_WHAT THE TASK ASKS_: Scan the listing below. Report each line that includes "oposición".

_SUPPLIED MATERIAL_:
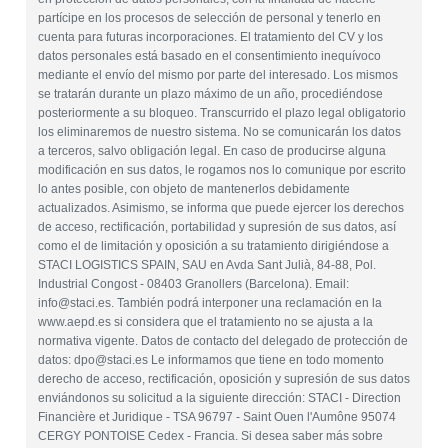
partícipe en los procesos de selección de personal y tenerlo en
cuenta para futuras incorporaciones. El tratamiento del CV y los
datos personales está basado en el consentimiento inequívoco
mediante el envío del mismo por parte del interesado. Los mismos
se tratarán durante un plazo máximo de un año, procediéndose
posteriormente a su bloqueo. Transcurrido el plazo legal obligatorio
los eliminaremos de nuestro sistema. No se comunicarán los datos
a terceros, salvo obligación legal. En caso de producirse alguna
modificación en sus datos, le rogamos nos lo comunique por escrito
lo antes posible, con objeto de mantenerlos debidamente
actualizados. Asimismo, se informa que puede ejercer los derechos
de acceso, rectificación, portabilidad y supresión de sus datos, así
como el de limitación y oposición a su tratamiento dirigiéndose a
STACI LOGISTICS SPAIN, SAU en Avda Sant Julià, 84-88, Pol.
Industrial Congost - 08403 Granollers (Barcelona). Email:
info@staci.es. También podrá interponer una reclamación en la
www.aepd.es si considera que el tratamiento no se ajusta a la
normativa vigente. Datos de contacto del delegado de protección de
datos: dpo@staci.es Le informamos que tiene en todo momento
derecho de acceso, rectificación, oposición y supresión de sus datos
enviándonos su solicitud a la siguiente dirección: STACI - Direction
Financière et Juridique - TSA 96797 - Saint Ouen l'Aumône 95074
CERGY PONTOISE Cedex - Francia. Si desea saber más sobre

_SOLUTION BELOW_:
como el de limitación y oposición a su tratamiento dirigiéndose a
derecho de acceso, rectificación, oposición y supresión de sus datos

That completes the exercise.